I've decided to run through multiple choice. I am a little uncertain on 12 and 19 since I’ve never actually covered these in my studies. Feel free to pick up on any mistakes if you see them in here. It has been a while for me.
Spoiler
1) D - At the peak of the height, the ball has no vertical velocity, so it can only have horizontal velocity.
2) B - The spectra are slightly shifted, indicating a difference in relative speed. The lines are consistent for both spectra, so the composition is the same.
3) C - They shot alpha particles in their experiment and were expecting them to pass right through with minimal disturbance
4) C - Main sequence is the “stable phase” so P is earlier on, R is a red star, and S has the lowest luminosity.
5) D - we need a constant change to have a non-zero reading, but we only have a brief one.
6) A - λ = b/T can be turned into y = b/x which is a hyperbola with asymptote as T/x = 0, only A shows this.
7) D - Lenz’s law wants to keep the magnet, so a North pole needs to be made, using right-hand grip rule to find what why the current needs to flow shows D as the correct answer.
8.) A - Hubble’s equation used parsec, and he found a linear relationship between them.

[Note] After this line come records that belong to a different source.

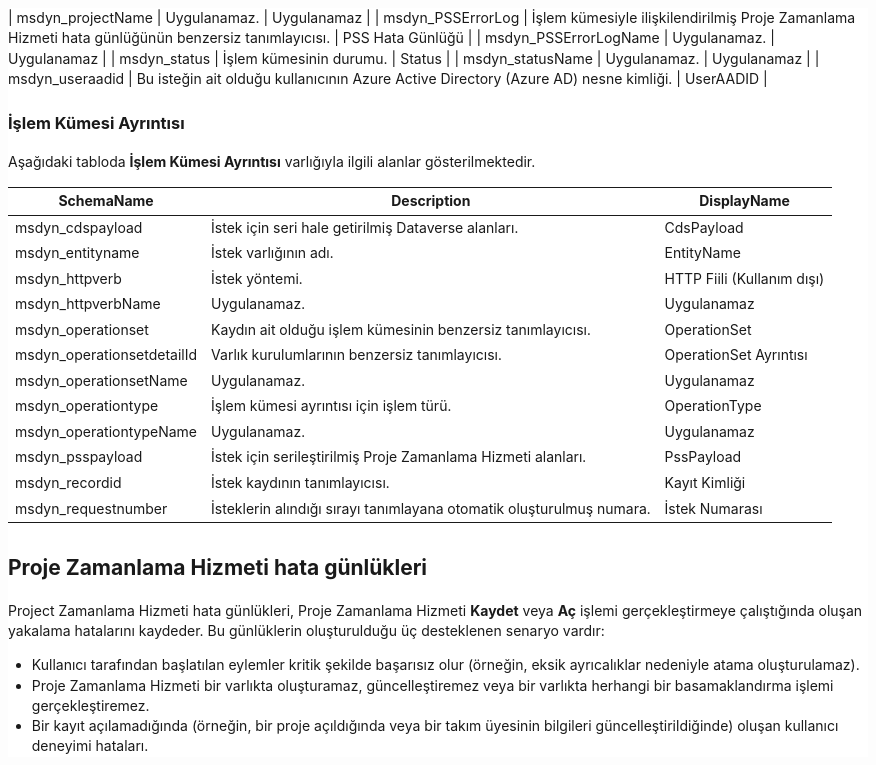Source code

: | msdyn_projectName     | Uygulanamaz.                                                                                              | Uygulanamaz         |
| msdyn_PSSErrorLog     | İşlem kümesiyle ilişkilendirilmiş Proje Zamanlama Hizmeti hata günlüğünün benzersiz tanımlayıcısı. | PSS Hata Günlüğü          |
| msdyn_PSSErrorLogName | Uygulanamaz.                                                                                              | Uygulanamaz         |
| msdyn_status          | İşlem kümesinin durumu.                                                                             | Status                 |
| msdyn_statusName      | Uygulanamaz.                                                                                              | Uygulanamaz         |
| msdyn_useraadid       | Bu isteğin ait olduğu kullanıcının Azure Active Directory (Azure AD) nesne kimliği.                     | UserAADID              |

### <a name="operation-set-detail"></a>İşlem Kümesi Ayrıntısı

Aşağıdaki tabloda **İşlem Kümesi Ayrıntısı** varlığıyla ilgili alanlar gösterilmektedir.

| SchemaName                 | Description                                                                                 | DisplayName           |
|----------------------------|---------------------------------------------------------------------------------------------|-----------------------|
| msdyn_cdspayload           | İstek için seri hale getirilmiş Dataverse alanları.                                            | CdsPayload            |
| msdyn_entityname           | İstek varlığının adı.                                                     | EntityName            |
| msdyn_httpverb             | İstek yöntemi.                                                                         | HTTP Fiili (Kullanım dışı) |
| msdyn_httpverbName         | Uygulanamaz.                                                                             | Uygulanamaz        |
| msdyn_operationset         | Kaydın ait olduğu işlem kümesinin benzersiz tanımlayıcısı.                      | OperationSet          |
| msdyn_operationsetdetailId | Varlık kurulumlarının benzersiz tanımlayıcısı.                                                  | OperationSet Ayrıntısı   |
| msdyn_operationsetName     | Uygulanamaz.                                                                             | Uygulanamaz        |
| msdyn_operationtype        | İşlem kümesi ayrıntısı için işlem türü.                                             | OperationType         |
| msdyn_operationtypeName    | Uygulanamaz.                                                                             | Uygulanamaz        |
| msdyn_psspayload           | İstek için serileştirilmiş Proje Zamanlama Hizmeti alanları.                           | PssPayload            |
| msdyn_recordid             | İstek kaydının tanımlayıcısı.                                                       | Kayıt Kimliği             |
| msdyn_requestnumber        | İsteklerin alındığı sırayı tanımlayana otomatik oluşturulmuş numara. | İstek Numarası        |

## <a name="project-scheduling-service-error-logs"></a>Proje Zamanlama Hizmeti hata günlükleri

Project Zamanlama Hizmeti hata günlükleri, Proje Zamanlama Hizmeti **Kaydet** veya **Aç** işlemi gerçekleştirmeye çalıştığında oluşan yakalama hatalarını kaydeder. Bu günlüklerin oluşturulduğu üç desteklenen senaryo vardır:

- Kullanıcı tarafından başlatılan eylemler kritik şekilde başarısız olur (örneğin, eksik ayrıcalıklar nedeniyle atama oluşturulamaz).
- Proje Zamanlama Hizmeti bir varlıkta oluşturamaz, güncelleştiremez veya bir varlıkta herhangi bir basamaklandırma işlemi gerçekleştiremez.
- Bir kayıt açılamadığında (örneğin, bir proje açıldığında veya bir takım üyesinin bilgileri güncelleştirildiğinde) oluşan kullanıcı deneyimi hataları.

9) D - This is just using the formula (or intuition). The orbital period is T^2 = r^3, so bigger radius is a longer period. Potential energy is U = -1/r, so bigger the radius, the closer the answer is to 0. We want the greater total energy, so we want the one closer to 0. The minus in this equation DOES count.
10) A - I = I_max*cos^2(30), since we don’t care what I_0 is, set it to 1. cos^2(30) = 0.75, 0.75/1 = 0.75. It showed light was a wave.

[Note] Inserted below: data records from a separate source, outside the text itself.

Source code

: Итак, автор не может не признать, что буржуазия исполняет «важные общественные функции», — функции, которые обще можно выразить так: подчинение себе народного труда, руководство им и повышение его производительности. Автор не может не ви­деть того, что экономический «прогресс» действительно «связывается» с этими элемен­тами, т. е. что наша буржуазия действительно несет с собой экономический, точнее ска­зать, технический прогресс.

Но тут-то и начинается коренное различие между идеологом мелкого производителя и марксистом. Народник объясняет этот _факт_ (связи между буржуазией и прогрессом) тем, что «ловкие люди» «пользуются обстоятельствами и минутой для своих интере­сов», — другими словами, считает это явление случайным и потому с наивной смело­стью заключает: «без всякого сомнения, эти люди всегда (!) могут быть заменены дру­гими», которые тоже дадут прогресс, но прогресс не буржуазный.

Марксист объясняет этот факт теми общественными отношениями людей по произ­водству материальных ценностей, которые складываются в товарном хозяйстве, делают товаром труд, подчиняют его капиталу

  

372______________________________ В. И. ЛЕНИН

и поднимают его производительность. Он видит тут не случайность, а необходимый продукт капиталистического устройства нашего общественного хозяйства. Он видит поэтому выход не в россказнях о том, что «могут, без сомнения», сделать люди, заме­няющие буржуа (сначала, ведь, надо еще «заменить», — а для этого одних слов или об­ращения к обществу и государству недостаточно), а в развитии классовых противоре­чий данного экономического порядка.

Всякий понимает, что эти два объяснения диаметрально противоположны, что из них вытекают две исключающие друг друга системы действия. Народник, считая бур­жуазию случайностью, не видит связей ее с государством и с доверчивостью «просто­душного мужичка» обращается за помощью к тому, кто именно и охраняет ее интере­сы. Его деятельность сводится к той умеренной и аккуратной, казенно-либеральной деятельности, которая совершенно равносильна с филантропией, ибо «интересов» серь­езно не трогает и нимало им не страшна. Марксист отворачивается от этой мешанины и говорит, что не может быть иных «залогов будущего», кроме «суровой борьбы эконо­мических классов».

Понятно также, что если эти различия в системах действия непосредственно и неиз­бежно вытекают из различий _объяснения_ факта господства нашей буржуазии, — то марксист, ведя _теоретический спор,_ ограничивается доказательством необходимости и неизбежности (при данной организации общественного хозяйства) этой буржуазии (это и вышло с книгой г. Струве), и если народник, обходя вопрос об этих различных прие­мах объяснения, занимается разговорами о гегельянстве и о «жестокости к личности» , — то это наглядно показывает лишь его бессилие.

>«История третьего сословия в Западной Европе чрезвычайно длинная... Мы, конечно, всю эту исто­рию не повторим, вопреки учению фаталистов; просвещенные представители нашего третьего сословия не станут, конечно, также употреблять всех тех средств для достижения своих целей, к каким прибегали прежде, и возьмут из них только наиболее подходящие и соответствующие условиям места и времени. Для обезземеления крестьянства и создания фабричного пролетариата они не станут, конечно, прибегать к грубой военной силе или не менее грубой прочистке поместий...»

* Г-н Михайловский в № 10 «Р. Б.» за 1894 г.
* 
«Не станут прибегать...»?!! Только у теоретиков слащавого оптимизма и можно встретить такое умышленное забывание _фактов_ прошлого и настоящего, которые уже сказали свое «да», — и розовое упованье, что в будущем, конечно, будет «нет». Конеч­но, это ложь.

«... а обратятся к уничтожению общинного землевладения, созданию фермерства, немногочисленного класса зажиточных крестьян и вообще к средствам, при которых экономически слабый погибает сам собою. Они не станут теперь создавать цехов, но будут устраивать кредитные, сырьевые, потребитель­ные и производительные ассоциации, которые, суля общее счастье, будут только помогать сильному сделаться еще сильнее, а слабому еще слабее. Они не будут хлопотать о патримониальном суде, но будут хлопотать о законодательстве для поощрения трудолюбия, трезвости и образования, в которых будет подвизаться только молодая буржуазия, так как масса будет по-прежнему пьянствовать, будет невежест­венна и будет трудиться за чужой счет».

11) C - r^3/t^2 = r^3/t^2 let one of them be earth, the other be the dwarf planet.
12) A - This is a neutron to a proton transformation which is a Beta- decay, which emits an electron
13) B - E = hf -> E = h c/λ = 3.06*10^-19. # of photons = power/E = 0.03/(3.06*10^-19) = B
14) B - v = sqrt(GM/r) double r, we get 1/sqrt(2) = 0.707
15) C - d is the distance between slits, theta angle from slits, so just use trig.
16) D - F = Eq -> mg = Eq -> E = mg/q. However, this is to just make the particle move horizontally (since net force is now 0) so times everything by 2, to mimic mg in the opposite direction. E = 2mg/q
17) D - This one is pretty difficult, and this is the best answer I could come up with. Resistance SLOWS the electrons. Since nothing is changing apart from the speed, it’ll take longer for the electrons to hit the screen, meaning more influenced by gravity, so it should fall down very slightly.

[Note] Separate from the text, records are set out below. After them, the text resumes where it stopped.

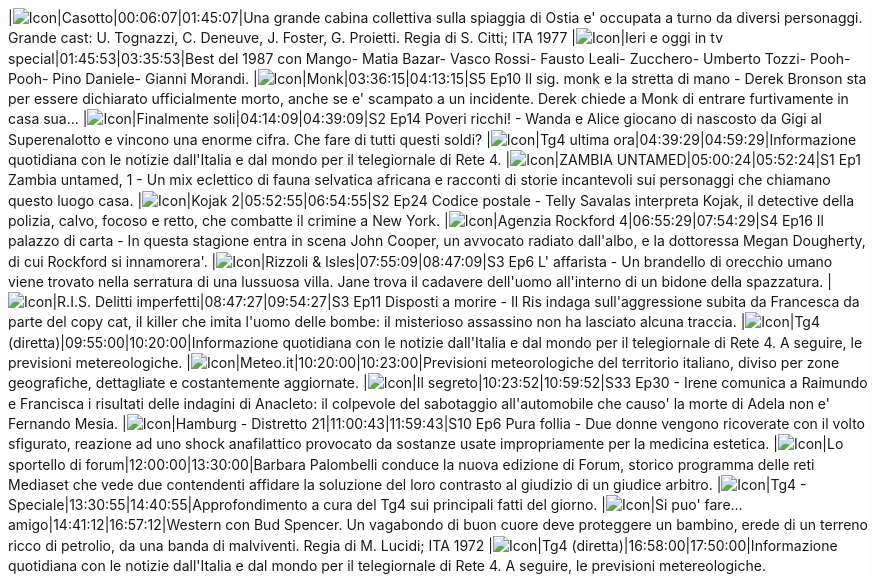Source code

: |![Icon](https://guidatv.sky.it/uuid/abd53b6a-a30f-4ae9-92fc-166392cc42f7/cover?md5ChecksumParam=9a93eb8d6e85eb41862bec89e7ca731c)|Casotto|00:06:07|01:45:07|Una grande cabina collettiva sulla spiaggia di Ostia e&#039; occupata a turno da diversi personaggi. Grande cast: U. Tognazzi, C. Deneuve, J. Foster, G. Proietti. Regia di S. Citti; ITA 1977
|![Icon](https://guidatv.sky.it/uuid/0750aed7-7fb6-4db5-95f3-4830a73a7deb/cover?md5ChecksumParam=b53c5a6c36535d4b5225c993517152e5)|Ieri e oggi in tv special|01:45:53|03:35:53|Best del 1987 con Mango- Matia Bazar- Vasco Rossi- Fausto Leali- Zucchero- Umberto Tozzi- Pooh- Pooh- Pino Daniele- Gianni Morandi.
|![Icon](https://guidatv.sky.it/uuid/34843889-1a31-4f22-bf90-df071a520378/cover?md5ChecksumParam=adda6cd5cbb7fbbedc9dae29b874d0e3)|Monk|03:36:15|04:13:15|S5 Ep10 Il sig. monk e la stretta di mano - Derek Bronson sta per essere dichiarato ufficialmente morto, anche se e&#039; scampato a un incidente. Derek chiede a Monk di entrare furtivamente in casa sua...
|![Icon](https://guidatv.sky.it/uuid/04039122-c131-4ae3-918e-036895376913/cover?md5ChecksumParam=4844556dca95a5329910284bdb437a27)|Finalmente soli|04:14:09|04:39:09|S2 Ep14 Poveri ricchi! - Wanda e Alice giocano di nascosto da Gigi al Superenalotto e vincono una enorme cifra. Che fare di tutti questi soldi?
|![Icon](https://guidatv.sky.it/uuid/00c79355-1985-4ea4-bd01-de3bfee8b27d/cover?md5ChecksumParam=089225057fa2e5575b83850246aecbc9)|Tg4 ultima ora|04:39:29|04:59:29|Informazione quotidiana con le notizie dall&#039;Italia e dal mondo per il telegiornale di Rete 4.
|![Icon](https://guidatv.sky.it/uuid/5f0b767a-228a-4539-b4e2-66be43fc42c9/cover?md5ChecksumParam=a15c800f173755c48e0516c43e55acc6)|ZAMBIA UNTAMED|05:00:24|05:52:24|S1 Ep1 Zambia untamed, 1 - Un mix eclettico di fauna selvatica africana e racconti di storie incantevoli sui personaggi che chiamano questo luogo casa.
|![Icon](https://guidatv.sky.it/uuid/0010c0a1-5504-449e-8d64-e3f24c6a5d45/cover?md5ChecksumParam=48ccddca39767ceb3d5ddef4219bc269)|Kojak 2|05:52:55|06:54:55|S2 Ep24 Codice postale - Telly Savalas interpreta Kojak, il detective della polizia, calvo, focoso e retto, che combatte il crimine a New York.
|![Icon](https://guidatv.sky.it/uuid/0361f6ed-9a13-4815-879e-a6223f973f84/cover?md5ChecksumParam=ccc6fa7dd7f515bdd24e2f3116461eeb)|Agenzia Rockford 4|06:55:29|07:54:29|S4 Ep16 Il palazzo di carta - In questa stagione entra in scena John Cooper, un avvocato radiato dall&#039;albo, e la dottoressa Megan Dougherty, di cui Rockford si innamorera&#039;.
|![Icon](https://guidatv.sky.it/uuid/06add16e-9cf3-4a90-b3e2-568a768caffe/cover?md5ChecksumParam=45cc38409af6ec5f8e20e2a960e7c7dd)|Rizzoli &amp; Isles|07:55:09|08:47:09|S3 Ep6 L&#039; affarista - Un brandello di orecchio umano viene trovato nella serratura di una lussuosa villa. Jane trova il cadavere dell&#039;uomo all&#039;interno di un bidone della spazzatura.
|![Icon](https://guidatv.sky.it/uuid/117f7a5c-934f-486f-b3a3-fbccdd967623/cover?md5ChecksumParam=6f4d174010d21be69ca8db667656d73f)|R.I.S. Delitti imperfetti|08:47:27|09:54:27|S3 Ep11 Disposti a morire - Il Ris indaga sull&#039;aggressione subita da Francesca da parte del copy cat, il killer che imita l&#039;uomo delle bombe: il misterioso assassino non ha lasciato alcuna traccia.
|![Icon](https://guidatv.sky.it/uuid/01b0c66f-d860-4607-8217-8da08bb57d6e/cover?md5ChecksumParam=19649c096f190528329ed245bb1fc168)|Tg4 (diretta)|09:55:00|10:20:00|Informazione quotidiana con le notizie dall&#039;Italia e dal mondo per il telegiornale di Rete 4. A seguire, le previsioni metereologiche.
|![Icon](https://guidatv.sky.it/uuid/08445ec2-cbde-4c51-9917-dbdb9891da83/cover?md5ChecksumParam=ea4922c517197fce402c37c11d9e9803)|Meteo.it|10:20:00|10:23:00|Previsioni meteorologiche del territorio italiano, diviso per zone geografiche, dettagliate e costantemente aggiornate.
|![Icon](https://guidatv.sky.it/uuid/006e14ca-14b2-4ce0-b9e2-cdda3230cd53/cover?md5ChecksumParam=720be7e4e51c2543a24bb86d47b754d7)|Il segreto|10:23:52|10:59:52|S33 Ep30 - Irene comunica a Raimundo e Francisca i risultati delle indagini di Anacleto: il colpevole del sabotaggio all&#039;automobile che causo&#039; la morte di Adela non e&#039; Fernando Mesia.
|![Icon](https://guidatv.sky.it/uuid/044187d1-e032-41bc-a003-8e9ec3dcd660/cover?md5ChecksumParam=24aa8f0b6346cc730616ef2029337a1c)|Hamburg - Distretto 21|11:00:43|11:59:43|S10 Ep6 Pura follia - Due donne vengono ricoverate con il volto sfigurato, reazione ad uno shock anafilattico provocato da sostanze usate impropriamente per la medicina estetica.
|![Icon](https://guidatv.sky.it/uuid/032e3f7b-8328-42a3-b75f-c917417b7415/cover?md5ChecksumParam=8d88ae4c676850462ecf3c230906ce6f)|Lo sportello di forum|12:00:00|13:30:00|Barbara Palombelli conduce la nuova edizione di Forum, storico programma delle reti Mediaset che vede due contendenti affidare la soluzione del loro contrasto al giudizio di un giudice arbitro.
|![Icon](https://guidatv.sky.it/uuid/036670d1-59f4-4fbe-b20b-9a16f0fdb15b/cover?md5ChecksumParam=32d5e6e5c1fc91fec94142d564812bd2)|Tg4 - Speciale|13:30:55|14:40:55|Approfondimento a cura del Tg4 sui principali fatti del giorno.
|![Icon](https://guidatv.sky.it/uuid/1ac990c9-9680-49a9-b1a5-e2e8af2cd396/cover?md5ChecksumParam=b5a03ec7b416c0d7f3a6e1c626b71830)|Si puo&#039; fare... amigo|14:41:12|16:57:12|Western con Bud Spencer. Un vagabondo di buon cuore deve proteggere un bambino, erede di un terreno ricco di petrolio, da una banda di malviventi. Regia di M. Lucidi; ITA 1972
|![Icon](https://guidatv.sky.it/uuid/01b0c66f-d860-4607-8217-8da08bb57d6e/cover?md5ChecksumParam=19649c096f190528329ed245bb1fc168)|Tg4 (diretta)|16:58:00|17:50:00|Informazione quotidiana con le notizie dall&#039;Italia e dal mondo per il telegiornale di Rete 4. A seguire, le previsioni metereologiche.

18) B - When the wire enters the field, Lenz’s law states it will try to oppose that change, so the loop with try to make a magnetic field out of the page, this translates to current flowing anti-clockwise - opposite to the battery’s flow, meaning the lightbulb should get dimmer, eliminating A and C. When the loop leaves the field, it’ll do the same thing, but in the opposite direction, so the lightbulb will get brighter than originally. D never gets brighter than that, so B is left.
19) A - From what I’ve gathered from the internet, (Y+Z) - (W+X) will always be positive (unless Z is negative, which can’t happen) meaning that no matter what Z is, this reaction will give off energy. It has nothing to do with binding energy. Again, this one probably is wrong, because I actually have no clue
20) B - A is wrong since the cube is still in a circular motion, so it is accelerating. C is wrong because if this were true, the cube would not be stationary on the blackboard. D is wrong because of the formula F = mu*N, yes they are perpendicular, but it doesn’t make them independent. A more in-depth answer is that the formula for frictional force is a cross product, not a dot product.